--- DATA UNDER STUDY ---
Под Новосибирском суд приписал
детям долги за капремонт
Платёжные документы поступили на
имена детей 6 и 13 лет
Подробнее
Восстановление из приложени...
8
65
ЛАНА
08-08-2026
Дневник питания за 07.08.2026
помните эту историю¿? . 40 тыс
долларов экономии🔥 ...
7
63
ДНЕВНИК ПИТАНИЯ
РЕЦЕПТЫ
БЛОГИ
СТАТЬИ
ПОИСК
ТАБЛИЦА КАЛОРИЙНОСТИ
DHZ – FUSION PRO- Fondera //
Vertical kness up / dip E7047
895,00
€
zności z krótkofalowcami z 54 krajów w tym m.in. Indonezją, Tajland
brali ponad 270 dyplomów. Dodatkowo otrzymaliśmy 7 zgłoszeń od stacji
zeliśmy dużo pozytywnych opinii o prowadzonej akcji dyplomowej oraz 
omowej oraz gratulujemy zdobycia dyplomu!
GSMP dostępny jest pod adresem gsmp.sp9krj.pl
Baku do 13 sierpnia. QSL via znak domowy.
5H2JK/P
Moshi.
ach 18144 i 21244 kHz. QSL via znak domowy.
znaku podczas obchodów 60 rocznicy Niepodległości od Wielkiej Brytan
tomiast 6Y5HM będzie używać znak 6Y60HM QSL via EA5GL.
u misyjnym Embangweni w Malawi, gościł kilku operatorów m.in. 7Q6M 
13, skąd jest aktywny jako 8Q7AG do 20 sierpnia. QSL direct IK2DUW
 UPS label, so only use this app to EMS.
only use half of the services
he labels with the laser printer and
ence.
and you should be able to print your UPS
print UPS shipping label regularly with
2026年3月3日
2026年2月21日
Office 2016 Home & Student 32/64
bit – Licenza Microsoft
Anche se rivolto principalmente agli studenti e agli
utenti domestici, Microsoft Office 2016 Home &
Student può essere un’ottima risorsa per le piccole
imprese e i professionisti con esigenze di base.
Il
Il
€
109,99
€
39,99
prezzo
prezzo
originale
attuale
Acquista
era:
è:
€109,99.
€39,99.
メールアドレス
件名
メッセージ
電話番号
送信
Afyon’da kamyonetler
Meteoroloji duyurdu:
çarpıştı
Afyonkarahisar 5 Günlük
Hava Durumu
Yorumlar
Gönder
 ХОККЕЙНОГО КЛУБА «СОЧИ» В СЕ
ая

---

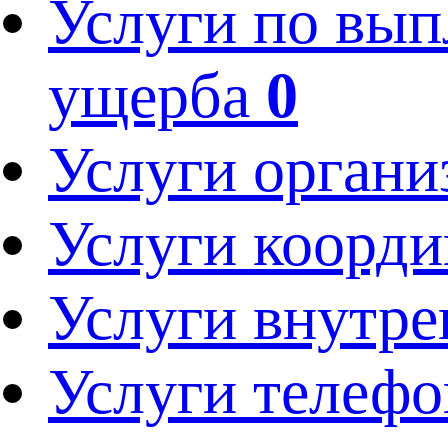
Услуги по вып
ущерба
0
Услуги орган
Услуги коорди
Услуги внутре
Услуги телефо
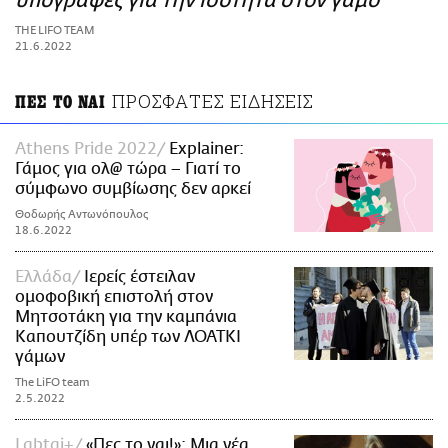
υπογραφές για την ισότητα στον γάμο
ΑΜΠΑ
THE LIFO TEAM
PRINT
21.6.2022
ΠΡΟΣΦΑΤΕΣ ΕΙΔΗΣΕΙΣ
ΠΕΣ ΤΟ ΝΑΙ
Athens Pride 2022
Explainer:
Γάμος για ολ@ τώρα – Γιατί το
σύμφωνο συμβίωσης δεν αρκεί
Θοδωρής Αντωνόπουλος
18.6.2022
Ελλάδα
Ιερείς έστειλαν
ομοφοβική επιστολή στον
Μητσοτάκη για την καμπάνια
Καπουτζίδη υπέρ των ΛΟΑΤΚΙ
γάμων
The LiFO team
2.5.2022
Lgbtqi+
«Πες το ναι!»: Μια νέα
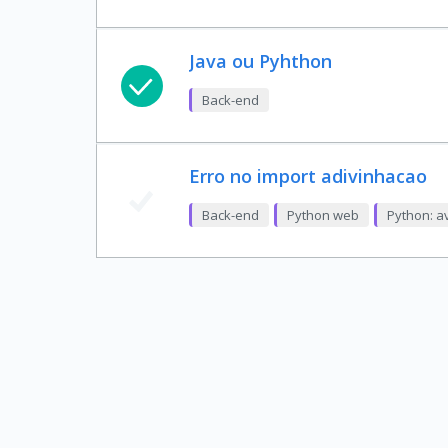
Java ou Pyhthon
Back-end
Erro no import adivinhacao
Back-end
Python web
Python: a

--- ASSIGNED TASK ---
Reproduce the listing lines unchanged, starting at the line that contains "Под Новосибирском суд приписал" and ending at the line that contains "brali ponad 270".

--- TASK OUTPUT ---
Под Новосибирском суд приписал
детям долги за капремонт
Платёжные документы поступили на
имена детей 6 и 13 лет
Подробнее
Восстановление из приложени...
8
65
ЛАНА
08-08-2026
Дневник питания за 07.08.2026
помните эту историю¿? . 40 тыс
долларов экономии🔥 ...
7
63
ДНЕВНИК ПИТАНИЯ
РЕЦЕПТЫ
БЛОГИ
СТАТЬИ
ПОИСК
ТАБЛИЦА КАЛОРИЙНОСТИ
DHZ – FUSION PRO- Fondera //
Vertical kness up / dip E7047
895,00
€
zności z krótkofalowcami z 54 krajów w tym m.in. Indonezją, Tajland
brali ponad 270 dyplomów. Dodatkowo otrzymaliśmy 7 zgłoszeń od stacji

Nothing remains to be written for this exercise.